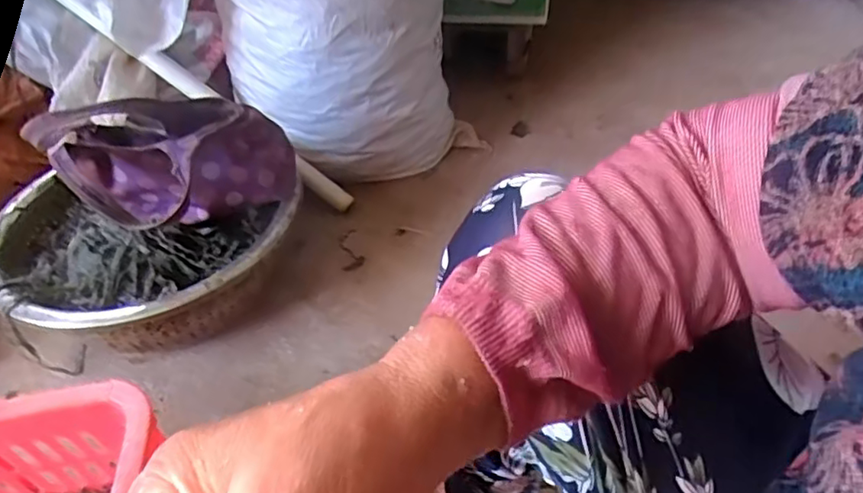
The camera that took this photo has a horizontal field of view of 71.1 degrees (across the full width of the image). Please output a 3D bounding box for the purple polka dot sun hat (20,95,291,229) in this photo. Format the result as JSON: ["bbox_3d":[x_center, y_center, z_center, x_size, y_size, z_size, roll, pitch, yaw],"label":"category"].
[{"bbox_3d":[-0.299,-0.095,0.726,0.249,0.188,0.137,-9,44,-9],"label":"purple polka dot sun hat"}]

---

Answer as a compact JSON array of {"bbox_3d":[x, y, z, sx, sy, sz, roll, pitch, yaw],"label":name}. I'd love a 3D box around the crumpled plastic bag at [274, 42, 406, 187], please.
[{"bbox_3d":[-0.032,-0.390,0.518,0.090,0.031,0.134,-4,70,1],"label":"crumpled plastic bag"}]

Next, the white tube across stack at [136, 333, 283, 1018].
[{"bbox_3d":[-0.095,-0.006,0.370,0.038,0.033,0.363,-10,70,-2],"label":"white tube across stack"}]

---

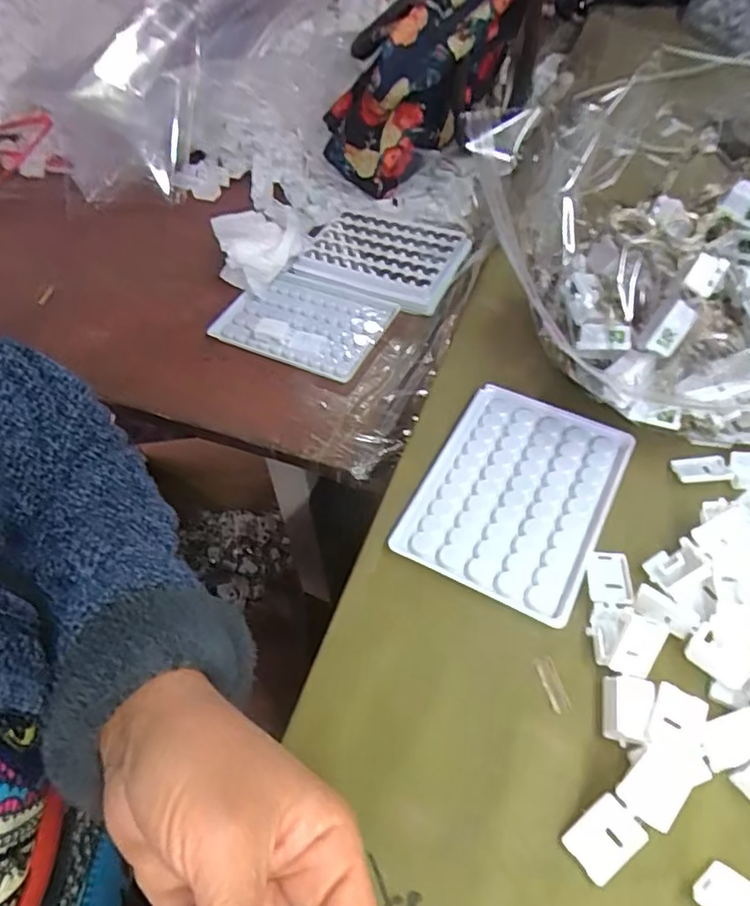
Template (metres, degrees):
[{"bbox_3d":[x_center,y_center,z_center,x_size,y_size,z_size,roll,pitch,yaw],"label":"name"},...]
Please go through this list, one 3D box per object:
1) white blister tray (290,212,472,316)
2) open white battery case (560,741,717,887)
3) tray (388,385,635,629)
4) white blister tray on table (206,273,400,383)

### Task goal
For the records above, state the number of lines that include the string "tray" and add nothing.

### Finished task
3